Johari Penceresi

Bireylerin kendilerini gerçekleştirmeleri, yaşamdan daha fazla doyum alabilmeleri için önce kendilerini tanımaları gerekir. Sağlıklı ve etkin iletişim becerilerine sahip olmak da buradan geçer.

“Johari Penceresi” 1950’li yıllarda bir psikolog ve bir psikiyatrist tarafından bulunmuş; bireylerin sosyal etkileşimlerini incelemede ve danışmanlıklarda kullanılmıştır. Kişisel gelişim amacıyla kullanıldığında da önemli sonuçlar alınmıştır. Johari Penceresi alanlarını; testi yapılarak belirleyebileceğiniz gibi, kendi gözlemleriniz ve iletişimde bulunduğunuz kişiler ile değerlendirerek de yaklaşık olarak belirleyebilirsiniz.

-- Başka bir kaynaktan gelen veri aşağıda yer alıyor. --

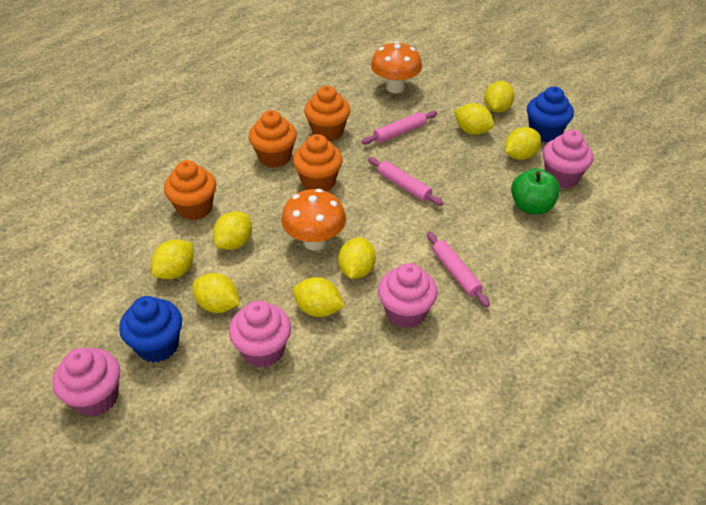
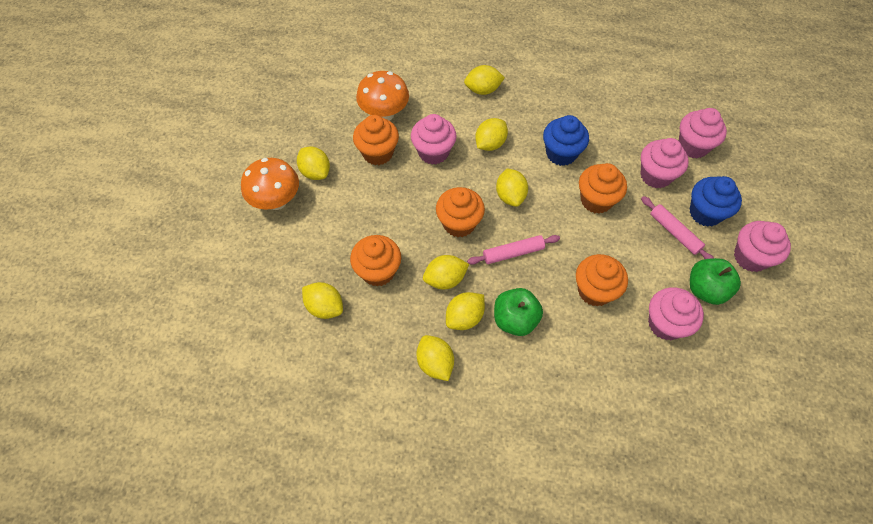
green apple: [511,168,560,214] = 1 -> [494,288,543,336] [690,258,741,305] = 2
orange cupcake: [164,160,216,220] [249,110,297,168] [293,134,343,191] [304,86,350,141] = 4 -> [350,235,401,287] [353,115,399,165] [436,187,485,237] [576,254,628,307] [579,163,627,214] = 5
pink cupcake: [52,348,120,417] [229,301,291,368] [378,263,438,328] [543,130,593,188] = 4 -> [411,114,457,165] [640,138,689,189] [648,287,704,340] [679,108,727,158] [734,221,791,272] = 5
pink rolling pin: [361,111,437,145] [368,157,443,206] [427,232,490,307] = 3 -> [467,235,560,265] [641,196,714,259] = 2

Johari Penceresi kişisel farkındalık ve bir iletişim aracıdır; psikolojik bir kişilik testi değildir, dolayısıyla kişiliğinizin değişmez olduğuna dair bir etiketleme yapmaz. Hayattaki rollerimize göre, zaman içerisinde değişiklik gösterebilir.

Peki Nedir Bu Pencere’nin Özellikleri?

Kendimize dört farklı alandan bakabileceğimiz şekilde bir yapısı vardır.

1-Açık Alan: Bu alanda dışarıdan başkaları tarafından gözlemlenebilen, karşımızdaki kişiler ile aynı fikirde olduğumuz özelliklerimizdir. Boyumuz, saçımız gibi fiziksel özelliklerimiz, bilinçli hareketlerimiz, paylaşmayı seçtiğimiz duygu ve düşüncelerimiz buradadır. Benliğin en açık halidir.

  • Açık alanı geniş olan kişiler;
    • Liderlik özellikleri yüksek,
    • Kendileri ile barışık,
    • İş birliği yapabilen,
    • Özgüvenli kişilerdir.

2-Kör Alan: Başkaları tarafından gözlemlenebilen ve bilinen fakat bizim farkında olmadığımız özelliklerimizdir. Kendimizi bir video kaydında gördüğümüzde “aa böyle mi konuşuyormuşum, burnum böyle mi gözüküyormuş?” dediğimiz alan burasıdır. Her ne kadar bilinç dışı olsa da savunma mekanizmalarımız da bu alandadır. Kör alanımızın büyük olması çevremizdeki insanların bizim hakkımızdaki görüşlerini çok bilmediğimizi gösterir. Geri bildirim alarak bu alanı küçültebiliriz.

  • Kör alanı geniş olan kişiler;
    • Otoriter
    • Ben merkezci
    • Şüpheci
    • Aşırı kuralcı yapıya sahiptirler.

3- Gizli Alan: Kendimiz hakkında bildiğimiz fakat diğer kişilerle paylaşmak istemediğimiz tutum ve davranışlar bu alanda yer almaktadır. Karşımızdaki kişilere göstermek istemediğimiz duygu ve düşüncelerimiz de buradadır. Bilinçli olarak paylaşmak/göstermek istemediğimiz duygu, düşünce ve davranışlar zorlu durumlarda bilinçsizce ortaya çıkarsa, ilişkilerimizde güven zedeleyici olabiliriz. Aslında güvene dayalı ilişkilerde bu alan oldukça küçüktür. Hem kendimize hem de karşımızdakilere karşı dürüst ve açık olursak gizli alanımız küçülecektir.

  • Gizli Alanı geniş olan kişiler:
    • Özgüveni yüksek olmayan,
    • Soğuk ve çekinik,
    • Kendinden bahsetmeyi sevmeyen,
    • Geri bildirim alan fakat geri bildirim vermeyi çok sevmeyen yapıya sahiptirler.

4- Bilinmeyen Alan: Bizim de karşımızdaki kişilerin de bilmedikleri alandır. Bastırılan duygular ve rüyalarımız buradadır. Bu alandaki özelliklerimiz hiç ortaya çıkmayabilir, duygusal zorlamalar ya da travmatik olaylar ile ortaya çıkması mümkün olabilir.

  • Bilinmeyen Alanı geniş olan kişiler;
    • Davranış ve düşüncelerini tümden gizlerler,
    • Çatışmadan kaçınan bir yapıları vardır.

İletişimin daha sağlıklı olması için açık alanın diğer üç alandan daha geniş olması önerilir. Başkalarından geri bildirim isteyerek; duygu, düşünce ve beklentilerimizi doğru zamanda, doğru yerde ve doğru üslup ile paylaşarak açık alanımızı genişletebiliriz.